El relato muestra que lo racial organiza varias dimensiones de la vida social en aquella región. Godoy, cuyo segundo apellido evidenciaba su origen aymara, superó hábilmente la discriminación racial, gracias a la convicción que había lograr el éxito personal, profesional y político; es decir, que el racismo es como una enfermedad que ataca despiadadamente a quien tuviera las defensas bajas, y la mejor defensa contra el racismo sería el éxito. Los líderes del Movimiento Juventud Popular Aymara sostenían una postura etnocéntrica a partir de la cual se asentaría la nación aymara. En lo académico, Godoy, sociólogo y doctor en Ciencias Políticas,  confrontó el discurso fundamentalista que sostenía la superioridad de la cultura aymara frente la raza blanca y mestiza. Al respecto, el apodo de Zorro Blanco es sumamente significativo: para sus enemigos, se trata de un sujeto astuto y con poder, cualidades que combinadas convierten a quien las posea en una amenaza; asimismo, es una referencia al homo politicus, es decir, a la imposibilidad de evadir las relaciones de poder que sitúan a cualquier sujeto dentro la matriz hegemonía/subordinación; y a la triple connotación de la política, como regulación del estado de naturaleza, legitimación del autoritarismo y como rebeldía contra la opresión del poder político. Lo interesante de la novela de Reynoso es que enfatiza las dos versiones más perversas de la política: el autoritarismo y la anomia. Quizá el revolucionario radical, el funcionario corrupto y el delincuente colaboran sin saberlo en la misma causa: la seducción del poder. 
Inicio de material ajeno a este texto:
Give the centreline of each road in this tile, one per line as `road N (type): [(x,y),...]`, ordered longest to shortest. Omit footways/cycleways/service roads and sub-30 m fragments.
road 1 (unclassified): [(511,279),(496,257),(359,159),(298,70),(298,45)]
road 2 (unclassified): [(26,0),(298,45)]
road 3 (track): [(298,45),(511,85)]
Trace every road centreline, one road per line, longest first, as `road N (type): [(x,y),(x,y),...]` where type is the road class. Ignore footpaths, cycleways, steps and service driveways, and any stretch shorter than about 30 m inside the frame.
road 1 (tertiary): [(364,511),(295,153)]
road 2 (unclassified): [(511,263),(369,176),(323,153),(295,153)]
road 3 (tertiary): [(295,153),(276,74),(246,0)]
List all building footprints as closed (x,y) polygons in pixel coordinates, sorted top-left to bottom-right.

La otra línea argumental cuenta los altibajos de la relación entre Bruno y Almudena, pero no alcanza la intensidad de la trama de Godoy; solo ofrece un marco para identificar a Bruno como un escritor atribulado por hallar tiempo para escribir lo que se perfila más adelante como una novela-reportaje inspirada en las vicisitudes que lo comprometieron con lo sucedido en Ilave. Almudena no adquiere el calibre del personaje que complemente a un escritor angustiado por escribir; es perturbadora por ser demasiado concesiva, no por oponerse deliberadamente a los planes literarios de Bruno, quien tiempo después advierte que tuvo el material de su historia desde el instante que comenzó la aventura del matrimonio, compromiso que implicaba el riesgo de postergar indefinidamente la escritura. Por ello el triunfo de Bruno fue hallar el momento idóneo para escribir. 
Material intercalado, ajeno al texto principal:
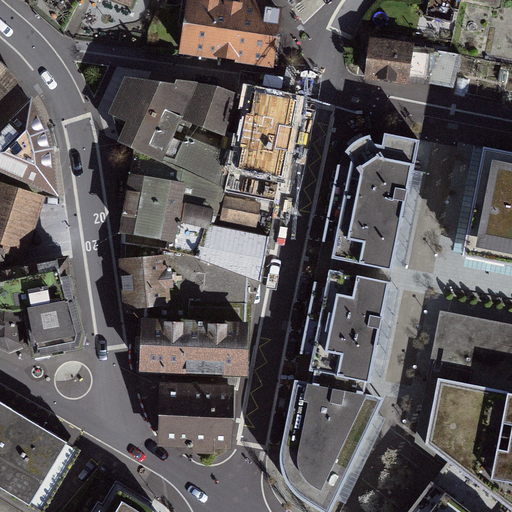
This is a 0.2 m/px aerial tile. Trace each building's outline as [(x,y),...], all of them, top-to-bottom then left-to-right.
[(87,0),(130,16),(136,0),(87,0)] [(273,71),(282,12),(197,0),(188,0),(181,57),(226,64),(273,71)] [(281,0),(292,13),(300,7),(309,0),(281,0)] [(414,41),(370,35),(365,75),(408,81),(414,41)] [(0,98),(21,80),(0,59),(0,98)] [(227,135),(238,92),(222,89),(120,66),(114,82),(105,105),(121,114),(114,132),(135,143),(163,157),(181,114),(227,135)] [(301,96),(246,82),(228,191),(279,200),(289,158),(301,96)] [(57,144),(32,92),(0,125),(0,168),(59,194),(57,144)] [(387,275),(417,145),(369,135),(356,140),(346,149),(325,260),(387,275)] [(511,147),(477,141),(458,246),(511,256),(511,147)] [(163,157),(135,143),(131,166),(170,174),(171,160),(163,157)] [(173,235),(184,177),(170,174),(131,166),(120,224),(173,235)] [(45,195),(0,180),(0,342),(13,350),(19,347),(31,341),(33,352),(85,344),(69,273),(66,250),(24,261),(45,195)] [(267,232),(279,200),(228,191),(222,222),(267,232)] [(258,273),(267,232),(222,222),(209,220),(201,261),(258,273)] [(163,250),(119,256),(124,301),(140,299),(169,296),(163,250)] [(375,329),(384,288),(322,272),(303,369),(363,383),(375,329)] [(140,299),(140,313),(168,314),(169,296),(140,299)] [(511,511),(511,393),(505,392),(511,377),(511,326),(440,309),(426,371),(414,439),(447,462),(406,511),(511,511)] [(168,314),(140,313),(138,366),(246,369),(247,316),(168,314)] [(327,508),(383,396),(300,380),(284,456),(284,473),(294,487),(327,508)] [(160,408),(159,438),(231,441),(234,384),(162,381),(160,408)] [(44,511),(80,451),(0,402),(0,486),(43,511),(44,511)] [(165,511),(110,477),(88,511),(165,511)]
Así como los grandes acontecimientos históricos, las revoluciones hiperideologizadas y las luchas políticas y sociales más extremas tienen como detonador situaciones anecdóticas, íntimas, sentimentales, tan menudas como los celos personales, los grandes proyectos literarios se originan en las luchas y renuncias de un escritor. De este modo, la «gran historia» (history) bien podría narrarse a partir de una circunstancia personal (story), pero no por ello menos crucial para quien la escribe.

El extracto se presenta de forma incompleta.